A computer included in the computer group, the computer transmitting data to another computer included in the computer group using any one of a plurality of communication protocols,
Of the plurality of communication protocols, a communication protocol in which the transfer time predicted based on the number of hops on the communication path from the computer to the other computer and the data size of the data is shorter than other communication protocols Select
A communication method, comprising: transmitting the data using a selected communication protocol.

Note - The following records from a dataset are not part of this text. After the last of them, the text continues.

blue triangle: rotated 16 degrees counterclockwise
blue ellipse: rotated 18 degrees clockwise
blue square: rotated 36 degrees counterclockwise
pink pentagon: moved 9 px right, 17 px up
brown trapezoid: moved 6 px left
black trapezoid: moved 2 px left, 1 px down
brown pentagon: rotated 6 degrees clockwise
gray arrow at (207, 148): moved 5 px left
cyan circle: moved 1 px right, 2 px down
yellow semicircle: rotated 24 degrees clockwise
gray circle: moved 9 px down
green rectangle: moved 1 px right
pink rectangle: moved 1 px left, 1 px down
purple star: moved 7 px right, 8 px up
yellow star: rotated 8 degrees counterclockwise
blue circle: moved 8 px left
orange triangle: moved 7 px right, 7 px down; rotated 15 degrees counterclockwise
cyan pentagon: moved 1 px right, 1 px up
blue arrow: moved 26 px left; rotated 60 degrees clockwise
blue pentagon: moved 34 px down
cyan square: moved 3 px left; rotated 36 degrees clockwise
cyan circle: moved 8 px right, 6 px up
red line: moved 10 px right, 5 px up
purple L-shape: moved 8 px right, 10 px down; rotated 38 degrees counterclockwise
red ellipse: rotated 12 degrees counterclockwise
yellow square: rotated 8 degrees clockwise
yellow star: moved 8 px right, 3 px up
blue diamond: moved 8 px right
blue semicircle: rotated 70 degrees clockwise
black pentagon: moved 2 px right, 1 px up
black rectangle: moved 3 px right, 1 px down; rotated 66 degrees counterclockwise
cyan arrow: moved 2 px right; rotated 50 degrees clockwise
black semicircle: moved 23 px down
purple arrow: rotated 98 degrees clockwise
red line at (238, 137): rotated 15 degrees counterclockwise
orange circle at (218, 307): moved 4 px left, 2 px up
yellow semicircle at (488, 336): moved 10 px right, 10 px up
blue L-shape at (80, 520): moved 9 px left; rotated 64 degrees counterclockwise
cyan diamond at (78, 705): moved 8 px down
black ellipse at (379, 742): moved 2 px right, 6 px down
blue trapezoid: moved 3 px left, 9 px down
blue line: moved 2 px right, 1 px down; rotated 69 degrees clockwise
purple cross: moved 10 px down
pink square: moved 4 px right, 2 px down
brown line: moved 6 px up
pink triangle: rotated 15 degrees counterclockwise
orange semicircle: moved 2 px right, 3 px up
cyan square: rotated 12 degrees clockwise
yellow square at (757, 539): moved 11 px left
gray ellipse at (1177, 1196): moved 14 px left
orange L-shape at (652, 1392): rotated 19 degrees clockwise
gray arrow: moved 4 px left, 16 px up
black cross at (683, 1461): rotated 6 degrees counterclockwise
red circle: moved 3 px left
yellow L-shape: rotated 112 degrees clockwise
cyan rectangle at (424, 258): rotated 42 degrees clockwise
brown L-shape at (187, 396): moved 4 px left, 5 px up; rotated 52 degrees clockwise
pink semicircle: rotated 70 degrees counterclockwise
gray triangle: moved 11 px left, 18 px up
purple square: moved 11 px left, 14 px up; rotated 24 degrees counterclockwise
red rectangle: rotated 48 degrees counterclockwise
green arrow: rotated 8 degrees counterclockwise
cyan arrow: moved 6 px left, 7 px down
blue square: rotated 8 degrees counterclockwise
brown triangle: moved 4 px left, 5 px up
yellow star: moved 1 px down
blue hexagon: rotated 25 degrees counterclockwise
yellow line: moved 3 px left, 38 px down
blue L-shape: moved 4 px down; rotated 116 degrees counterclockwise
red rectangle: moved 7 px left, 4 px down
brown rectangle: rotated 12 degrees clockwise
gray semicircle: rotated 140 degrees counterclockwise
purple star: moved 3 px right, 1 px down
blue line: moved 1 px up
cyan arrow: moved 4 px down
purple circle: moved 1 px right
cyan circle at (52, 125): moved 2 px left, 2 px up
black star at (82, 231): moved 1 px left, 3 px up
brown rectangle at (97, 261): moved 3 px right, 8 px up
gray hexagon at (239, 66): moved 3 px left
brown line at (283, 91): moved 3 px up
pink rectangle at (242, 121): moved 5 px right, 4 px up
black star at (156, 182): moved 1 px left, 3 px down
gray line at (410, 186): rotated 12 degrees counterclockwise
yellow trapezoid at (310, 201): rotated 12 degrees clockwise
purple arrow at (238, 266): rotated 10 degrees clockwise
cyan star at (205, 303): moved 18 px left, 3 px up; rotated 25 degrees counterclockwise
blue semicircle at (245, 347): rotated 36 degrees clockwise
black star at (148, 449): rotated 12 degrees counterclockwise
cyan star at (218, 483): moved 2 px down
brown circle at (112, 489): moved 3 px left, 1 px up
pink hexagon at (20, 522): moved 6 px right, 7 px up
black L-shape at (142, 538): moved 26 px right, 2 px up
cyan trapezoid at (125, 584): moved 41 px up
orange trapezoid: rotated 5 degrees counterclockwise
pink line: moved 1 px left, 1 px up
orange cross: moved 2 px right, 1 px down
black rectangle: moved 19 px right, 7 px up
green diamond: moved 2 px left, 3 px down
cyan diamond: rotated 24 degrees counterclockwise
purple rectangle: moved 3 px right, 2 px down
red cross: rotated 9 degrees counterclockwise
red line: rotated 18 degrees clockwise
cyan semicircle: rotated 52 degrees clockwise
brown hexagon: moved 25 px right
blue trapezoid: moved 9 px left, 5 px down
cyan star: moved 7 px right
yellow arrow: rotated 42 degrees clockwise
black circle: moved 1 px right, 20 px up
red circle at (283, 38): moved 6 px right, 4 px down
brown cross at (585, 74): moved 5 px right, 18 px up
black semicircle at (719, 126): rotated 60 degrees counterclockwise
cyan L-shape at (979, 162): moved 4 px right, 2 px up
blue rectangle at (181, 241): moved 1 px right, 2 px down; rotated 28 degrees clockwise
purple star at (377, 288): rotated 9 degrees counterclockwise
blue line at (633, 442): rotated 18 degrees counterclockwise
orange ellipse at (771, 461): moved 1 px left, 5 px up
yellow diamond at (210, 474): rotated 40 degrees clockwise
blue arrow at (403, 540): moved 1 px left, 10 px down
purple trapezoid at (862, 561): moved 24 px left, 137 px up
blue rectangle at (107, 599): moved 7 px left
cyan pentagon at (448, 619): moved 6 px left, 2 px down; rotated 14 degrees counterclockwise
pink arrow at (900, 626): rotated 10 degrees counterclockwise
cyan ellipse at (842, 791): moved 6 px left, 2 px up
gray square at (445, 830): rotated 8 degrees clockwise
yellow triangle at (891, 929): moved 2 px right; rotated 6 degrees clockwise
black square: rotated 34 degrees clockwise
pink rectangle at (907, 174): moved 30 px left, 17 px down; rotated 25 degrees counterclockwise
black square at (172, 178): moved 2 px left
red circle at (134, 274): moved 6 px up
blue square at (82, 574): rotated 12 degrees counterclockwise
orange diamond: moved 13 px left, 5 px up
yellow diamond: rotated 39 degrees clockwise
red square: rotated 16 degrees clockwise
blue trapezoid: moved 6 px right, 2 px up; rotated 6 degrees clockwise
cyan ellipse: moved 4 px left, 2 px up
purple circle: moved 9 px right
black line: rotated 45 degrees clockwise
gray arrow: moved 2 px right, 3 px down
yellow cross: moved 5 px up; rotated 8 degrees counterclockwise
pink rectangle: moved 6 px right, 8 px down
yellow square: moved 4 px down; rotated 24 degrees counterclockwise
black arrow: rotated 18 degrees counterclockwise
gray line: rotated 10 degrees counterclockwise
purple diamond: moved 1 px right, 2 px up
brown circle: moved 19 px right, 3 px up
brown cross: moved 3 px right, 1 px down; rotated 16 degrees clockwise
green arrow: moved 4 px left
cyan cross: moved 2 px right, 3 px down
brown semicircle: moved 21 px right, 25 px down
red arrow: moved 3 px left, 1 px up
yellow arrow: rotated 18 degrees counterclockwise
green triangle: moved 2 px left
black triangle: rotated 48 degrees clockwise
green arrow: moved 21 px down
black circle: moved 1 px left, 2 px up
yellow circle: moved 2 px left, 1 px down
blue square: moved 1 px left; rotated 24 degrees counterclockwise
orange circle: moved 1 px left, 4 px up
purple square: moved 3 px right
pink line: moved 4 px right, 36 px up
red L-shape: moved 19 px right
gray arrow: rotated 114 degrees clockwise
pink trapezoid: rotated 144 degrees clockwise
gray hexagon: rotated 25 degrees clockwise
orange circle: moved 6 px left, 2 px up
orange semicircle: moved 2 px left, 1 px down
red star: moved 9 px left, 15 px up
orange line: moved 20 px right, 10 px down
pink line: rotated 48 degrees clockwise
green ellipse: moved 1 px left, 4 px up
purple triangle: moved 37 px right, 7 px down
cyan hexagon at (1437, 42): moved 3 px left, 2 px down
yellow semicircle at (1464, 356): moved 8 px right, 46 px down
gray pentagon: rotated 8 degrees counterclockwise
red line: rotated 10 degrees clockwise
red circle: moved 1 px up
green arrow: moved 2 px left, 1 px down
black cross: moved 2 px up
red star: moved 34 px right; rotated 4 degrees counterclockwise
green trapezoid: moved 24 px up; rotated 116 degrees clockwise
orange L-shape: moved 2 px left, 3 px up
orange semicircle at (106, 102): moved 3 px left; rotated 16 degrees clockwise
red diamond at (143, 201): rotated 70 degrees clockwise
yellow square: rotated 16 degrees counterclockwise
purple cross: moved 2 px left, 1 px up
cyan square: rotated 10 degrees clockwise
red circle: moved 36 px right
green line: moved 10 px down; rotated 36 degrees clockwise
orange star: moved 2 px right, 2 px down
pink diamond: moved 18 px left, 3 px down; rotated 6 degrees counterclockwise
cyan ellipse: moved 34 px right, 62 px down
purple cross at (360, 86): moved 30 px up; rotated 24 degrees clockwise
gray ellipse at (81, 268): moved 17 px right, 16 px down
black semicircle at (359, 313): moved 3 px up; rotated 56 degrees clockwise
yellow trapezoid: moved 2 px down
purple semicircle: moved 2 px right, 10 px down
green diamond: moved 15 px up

Communication having a communication device that transmits data to another communication device included in the communication device group using any one of a plurality of communication protocols, and an information processing device not included in the communication device group A system,
Obtaining means for obtaining from the information processing device the number of hops on the communication path from the communication device to the other communication device;
A selection unit that selects a communication protocol whose transfer time predicted based on the number of hops acquired by the acquisition unit and the data size of the data is shorter than other communication protocols among the plurality of communication protocols means,
Transmission control means for transmitting the data using a selected communication protocol,
The information processing apparatus includes:
The number of hops on a communication path from the communication device to the other communication device is calculated based on information indicating a connection relationship between the communication devices included in the communication device group stored in the storage unit in advance. A communication system.